U.S. Department of Health and Human Services Mandate
Leaders in the Catholic Church are extremely concerned since hearing in late January that the U.S. Department of Health and Human Services (HHS) is requiring virtually all private health plans, starting on Aug. 1, 2012, to include coverage for all FDA-approved prescription contraceptives, female sterilization procedures, and related “patient education and counseling for all women with reproductive capacity.”
In a statement, the U.S. Department of Health and Human Services Secretary Kathleen Sebelius said that non-profit employers who, based on religious beliefs, do not currently provide contraceptive coverage in their insurance plan will be provided an additional year, until August 1, 2013, to comply with the new law.
“HHS falsely characterizes these as ‘preventive services’ as if pregnancy were a disease,” said the Most Reverend William E. Lori, the bishop of the Diocese of Bridgeport and the chairman of the Ad Hoc Committee for Religious Liberty, and Cardinal-designate Timothy M. Dolan, archbishop of the Archdiocese of New York and the president of the United States Conference of Catholic Bishops (USCCB), in a recent statement. “HHS further stipulates that these ‘services’ must be included in private health insurance plans without co-pays or other cost sharing. In spite of many appeals, the Administration also refused to broaden the religious exemption to these rules – an exemption limited to groups that hire and serve people primarily of their own faith. In a word, most churches and church-run institutions do not qualify because of their very openness to serving the common good of society and all people regardless of creed.”

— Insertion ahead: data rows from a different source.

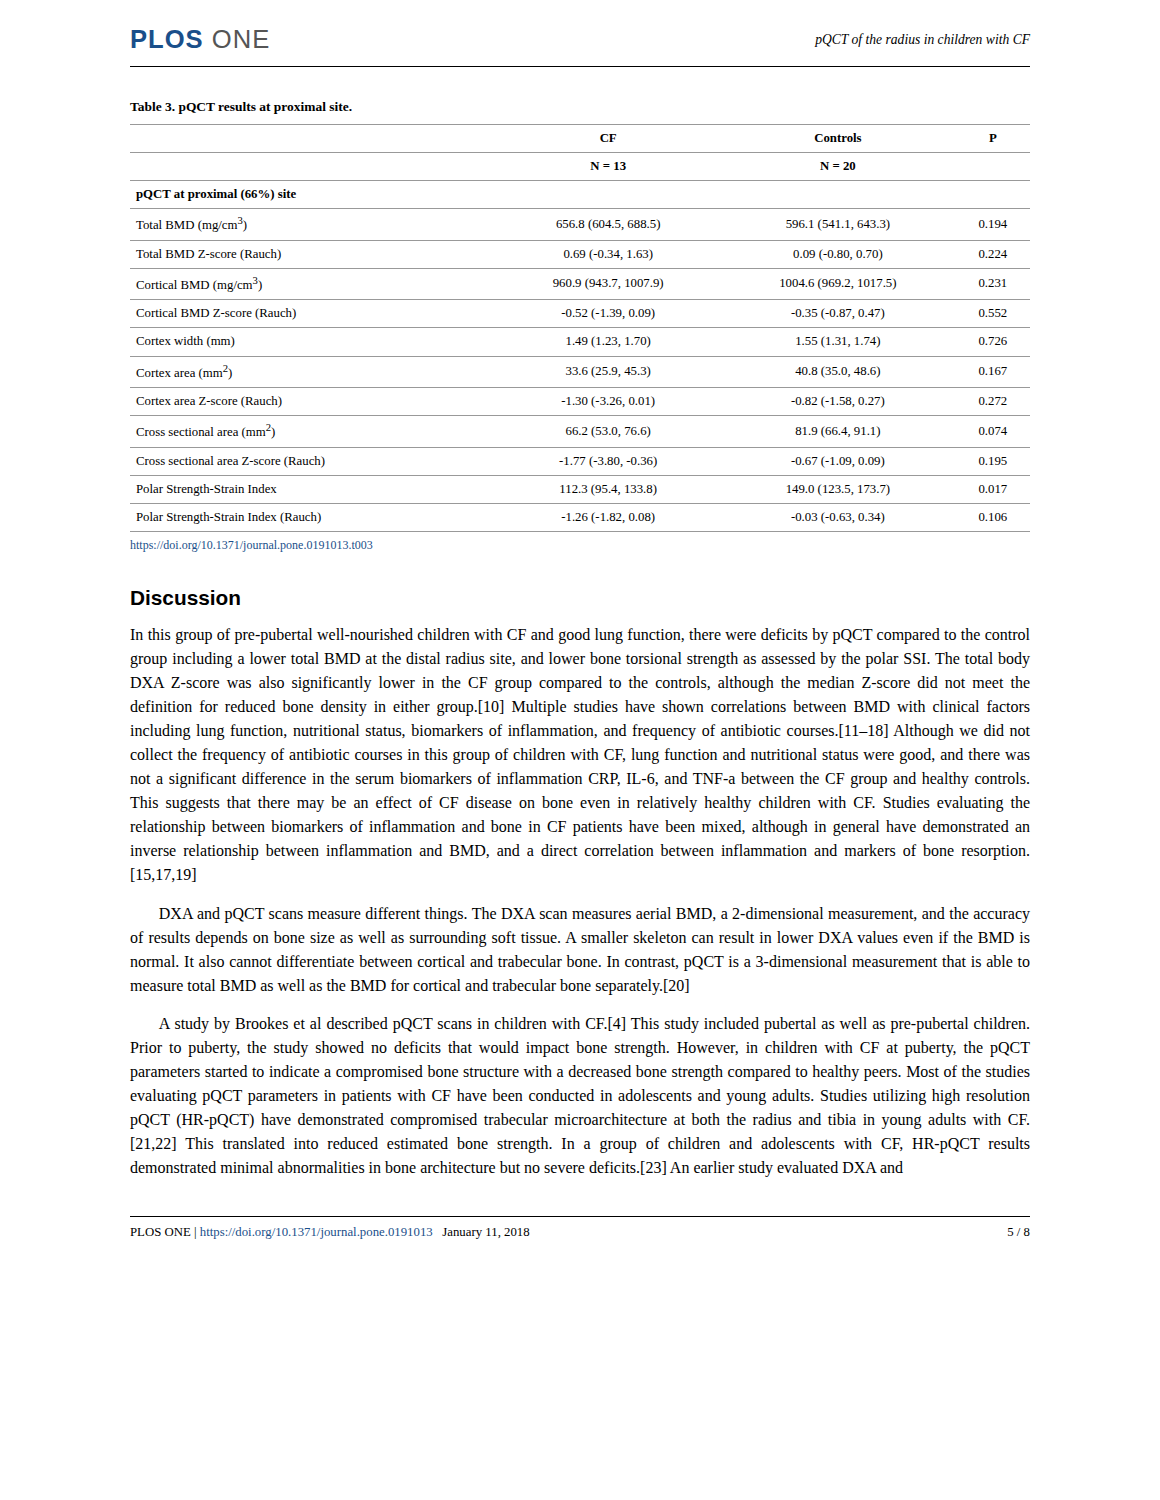PLOS ONE
pQCT of the radius in children with CF
Table 3. pQCT results at proximal site.
| | CF | Controls | P |
| --- | --- | --- | --- |
| | N = 13 | N = 20 | |
| pQCT at proximal (66%) site | | | |
| Total BMD (mg/cm 3 ) | 656.8 (604.5, 688.5) | 596.1 (541.1, 643.3) | 0.194 |
| Total BMD Z-score (Rauch) | 0.69 (-0.34, 1.63) | 0.09 (-0.80, 0.70) | 0.224 |
| Cortical BMD (mg/cm 3 ) | 960.9 (943.7, 1007.9) | 1004.6 (969.2, 1017.5) | 0.231 |
| Cortical BMD Z-score (Rauch) | -0.52 (-1.39, 0.09) | -0.35 (-0.87, 0.47) | 0.552 |
| Cortex width (mm) | 1.49 (1.23, 1.70) | 1.55 (1.31, 1.74) | 0.726 |
| Cortex area (mm 2 ) | 33.6 (25.9, 45.3) | 40.8 (35.0, 48.6) | 0.167 |
| Cortex area Z-score (Rauch) | -1.30 (-3.26, 0.01) | -0.82 (-1.58, 0.27) | 0.272 |
| Cross sectional area (mm 2 ) | 66.2 (53.0, 76.6) | 81.9 (66.4, 91.1) | 0.074 |
| Cross sectional area Z-score (Rauch) | -1.77 (-3.80, -0.36) | -0.67 (-1.09, 0.09) | 0.195 |
| Polar Strength-Strain Index | 112.3 (95.4, 133.8) | 149.0 (123.5, 173.7) | 0.017 |
| Polar Strength-Strain Index (Rauch) | -1.26 (-1.82, 0.08) | -0.03 (-0.63, 0.34) | 0.106 |
https://doi.org/10.1371/journal.pone.0191013.t003
Discussion
In this group of pre-pubertal well-nourished children with CF and good lung function, there were deficits by pQCT compared to the control group including a lower total BMD at the distal radius site, and lower bone torsional strength as assessed by the polar SSI. The total body DXA Z-score was also significantly lower in the CF group compared to the controls, although the median Z-score did not meet the definition for reduced bone density in either group.[10] Multiple studies have shown correlations between BMD with clinical factors including lung function, nutritional status, biomarkers of inflammation, and frequency of antibiotic courses.[11–18] Although we did not collect the frequency of antibiotic courses in this group of children with CF, lung function and nutritional status were good, and there was not a significant difference in the serum biomarkers of inflammation CRP, IL-6, and TNF-a between the CF group and healthy controls. This suggests that there may be an effect of CF disease on bone even in relatively healthy children with CF. Studies evaluating the relationship between biomarkers of inflammation and bone in CF patients have been mixed, although in general have demonstrated an inverse relationship between inflammation and BMD, and a direct correlation between inflammation and markers of bone resorption.[15,17,19]
DXA and pQCT scans measure different things. The DXA scan measures aerial BMD, a 2-dimensional measurement, and the accuracy of results depends on bone size as well as surrounding soft tissue. A smaller skeleton can result in lower DXA values even if the BMD is normal. It also cannot differentiate between cortical and trabecular bone. In contrast, pQCT is a 3-dimensional measurement that is able to measure total BMD as well as the BMD for cortical and trabecular bone separately.[20]
A study by Brookes et al described pQCT scans in children with CF.[4] This study included pubertal as well as pre-pubertal children. Prior to puberty, the study showed no deficits that would impact bone strength. However, in children with CF at puberty, the pQCT parameters started to indicate a compromised bone structure with a decreased bone strength compared to healthy peers. Most of the studies evaluating pQCT parameters in patients with CF have been conducted in adolescents and young adults. Studies utilizing high resolution pQCT (HR-pQCT) have demonstrated compromised trabecular microarchitecture at both the radius and tibia in young adults with CF.[21,22] This translated into reduced estimated bone strength. In a group of children and adolescents with CF, HR-pQCT results demonstrated minimal abnormalities in bone architecture but no severe deficits.[23] An earlier study evaluated DXA and
PLOS ONE | https://doi.org/10.1371/journal.pone.0191013 January 11, 2018
5 / 8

They referred to HHS’s mandate as “an egregious affront to religious liberty.”
Sister Mary Ann Walsh, the director of media relations for the USCCB, blasted the mandate as “the first time in our history that the federal government is forcing religious people and groups to ante up for services that violate their consciences.”
In a fact sheet issued by the USCCB, some of the concerns the bishops have include the following:
• “Everyone deserves access to basic life-affirming health care, and health care reform is supposed to serve that goal,” the fact sheet said. “The effect of this mandate is just the opposite, as it pressures organizations to drop their health coverage for employees and others altogether if they have a moral or religious objection to these particular items.”

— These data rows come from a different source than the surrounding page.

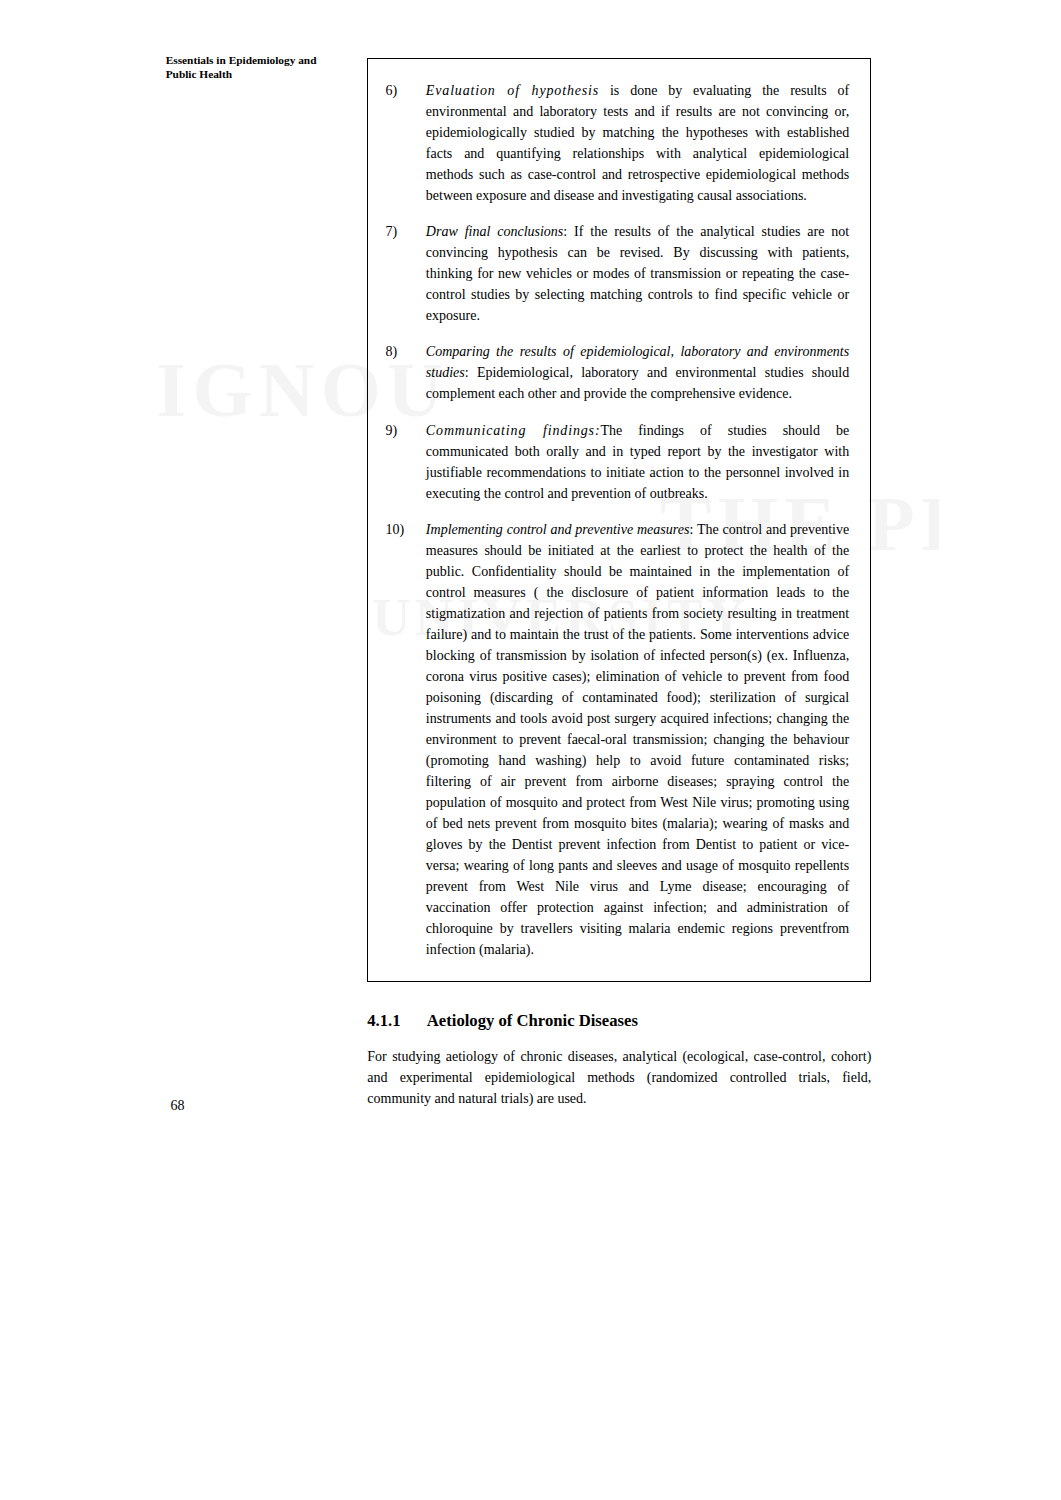IGNOU THE PEOPLE'S UNIVERSITY
Essentials in Epidemiology and Public Health
6) Evaluation of hypothesis is done by evaluating the results of environmental and laboratory tests and if results are not convincing or, epidemiologically studied by matching the hypotheses with established facts and quantifying relationships with analytical epidemiological methods such as case-control and retrospective epidemiological methods between exposure and disease and investigating causal associations.
7) Draw final conclusions: If the results of the analytical studies are not convincing hypothesis can be revised. By discussing with patients, thinking for new vehicles or modes of transmission or repeating the case-control studies by selecting matching controls to find specific vehicle or exposure.
8) Comparing the results of epidemiological, laboratory and environments studies: Epidemiological, laboratory and environmental studies should complement each other and provide the comprehensive evidence.
9) Communicating findings: The findings of studies should be communicated both orally and in typed report by the investigator with justifiable recommendations to initiate action to the personnel involved in executing the control and prevention of outbreaks.
10) Implementing control and preventive measures: The control and preventive measures should be initiated at the earliest to protect the health of the public. Confidentiality should be maintained in the implementation of control measures ( the disclosure of patient information leads to the stigmatization and rejection of patients from society resulting in treatment failure) and to maintain the trust of the patients. Some interventions advice blocking of transmission by isolation of infected person(s) (ex. Influenza, corona virus positive cases); elimination of vehicle to prevent from food poisoning (discarding of contaminated food); sterilization of surgical instruments and tools avoid post surgery acquired infections; changing the environment to prevent faecal-oral transmission; changing the behaviour (promoting hand washing) help to avoid future contaminated risks; filtering of air prevent from airborne diseases; spraying control the population of mosquito and protect from West Nile virus; promoting using of bed nets prevent from mosquito bites (malaria); wearing of masks and gloves by the Dentist prevent infection from Dentist to patient or vice-versa; wearing of long pants and sleeves and usage of mosquito repellents prevent from West Nile virus and Lyme disease; encouraging of vaccination offer protection against infection; and administration of chloroquine by travellers visiting malaria endemic regions preventfrom infection (malaria).
4.1.1 Aetiology of Chronic Diseases
For studying aetiology of chronic diseases, analytical (ecological, case-control, cohort) and experimental epidemiological methods (randomized controlled trials, field, community and natural trials) are used.
68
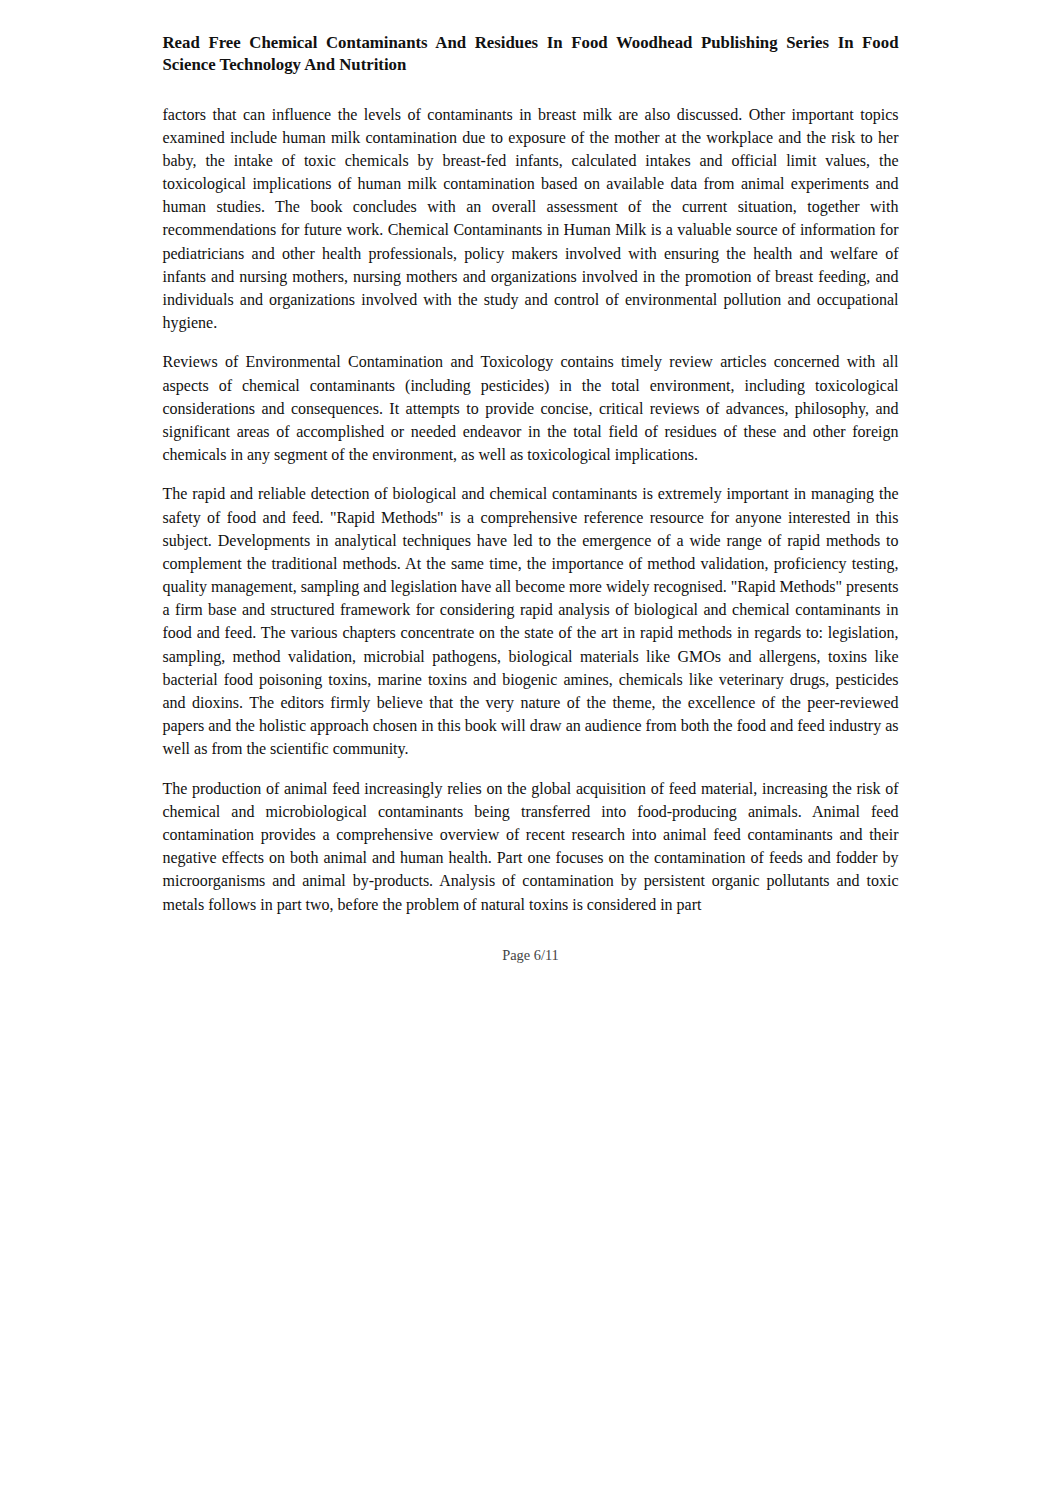Read Free Chemical Contaminants And Residues In Food Woodhead Publishing Series In Food Science Technology And Nutrition
factors that can influence the levels of contaminants in breast milk are also discussed. Other important topics examined include human milk contamination due to exposure of the mother at the workplace and the risk to her baby, the intake of toxic chemicals by breast-fed infants, calculated intakes and official limit values, the toxicological implications of human milk contamination based on available data from animal experiments and human studies. The book concludes with an overall assessment of the current situation, together with recommendations for future work. Chemical Contaminants in Human Milk is a valuable source of information for pediatricians and other health professionals, policy makers involved with ensuring the health and welfare of infants and nursing mothers, nursing mothers and organizations involved in the promotion of breast feeding, and individuals and organizations involved with the study and control of environmental pollution and occupational hygiene.
Reviews of Environmental Contamination and Toxicology contains timely review articles concerned with all aspects of chemical contaminants (including pesticides) in the total environment, including toxicological considerations and consequences. It attempts to provide concise, critical reviews of advances, philosophy, and significant areas of accomplished or needed endeavor in the total field of residues of these and other foreign chemicals in any segment of the environment, as well as toxicological implications.
The rapid and reliable detection of biological and chemical contaminants is extremely important in managing the safety of food and feed. "Rapid Methods" is a comprehensive reference resource for anyone interested in this subject. Developments in analytical techniques have led to the emergence of a wide range of rapid methods to complement the traditional methods. At the same time, the importance of method validation, proficiency testing, quality management, sampling and legislation have all become more widely recognised. "Rapid Methods" presents a firm base and structured framework for considering rapid analysis of biological and chemical contaminants in food and feed. The various chapters concentrate on the state of the art in rapid methods in regards to: legislation, sampling, method validation, microbial pathogens, biological materials like GMOs and allergens, toxins like bacterial food poisoning toxins, marine toxins and biogenic amines, chemicals like veterinary drugs, pesticides and dioxins. The editors firmly believe that the very nature of the theme, the excellence of the peer-reviewed papers and the holistic approach chosen in this book will draw an audience from both the food and feed industry as well as from the scientific community.
The production of animal feed increasingly relies on the global acquisition of feed material, increasing the risk of chemical and microbiological contaminants being transferred into food-producing animals. Animal feed contamination provides a comprehensive overview of recent research into animal feed contaminants and their negative effects on both animal and human health. Part one focuses on the contamination of feeds and fodder by microorganisms and animal by-products. Analysis of contamination by persistent organic pollutants and toxic metals follows in part two, before the problem of natural toxins is considered in part
Page 6/11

• “By requiring coverage for all drugs approved for contraception and ‘emergency contraception’ by the FDA, the mandate includes drugs that can interfere with implantation in the womb and therefore destroy the early human embryo,” the fact sheet said. “One such drug already approved, ‘Ella’ (ulipristal), is very similar to the abortion drug RU-486 in its formula and its ability to cause an abortion in the first weeks of pregnancy. The new health care reform law forbids HHS to mandate coverage of abortion, but it is doing so here.”
• “Ideally, HHS can leave the law the way it has always been, so those who provide, sponsor and purchase health coverage can make their own decisions about whether to include these procedures without the federal government imposing one answer on everyone,” the fact sheet said. “If HHS refuses, it will be especially urgent for Congress to pass the “Respect for Rights of Conscience Act” (HR 1179/S. 1467), to prevent health care reform act from being used to violate insurers’ and purchasers’ moral and religious beliefs.”
Cardinal-designate Dolan and Bishop Lori said in their statement that prayer is important in trying to overcome the mandate. “Let us remain united in prayer and in our defense of human dignity,” they said.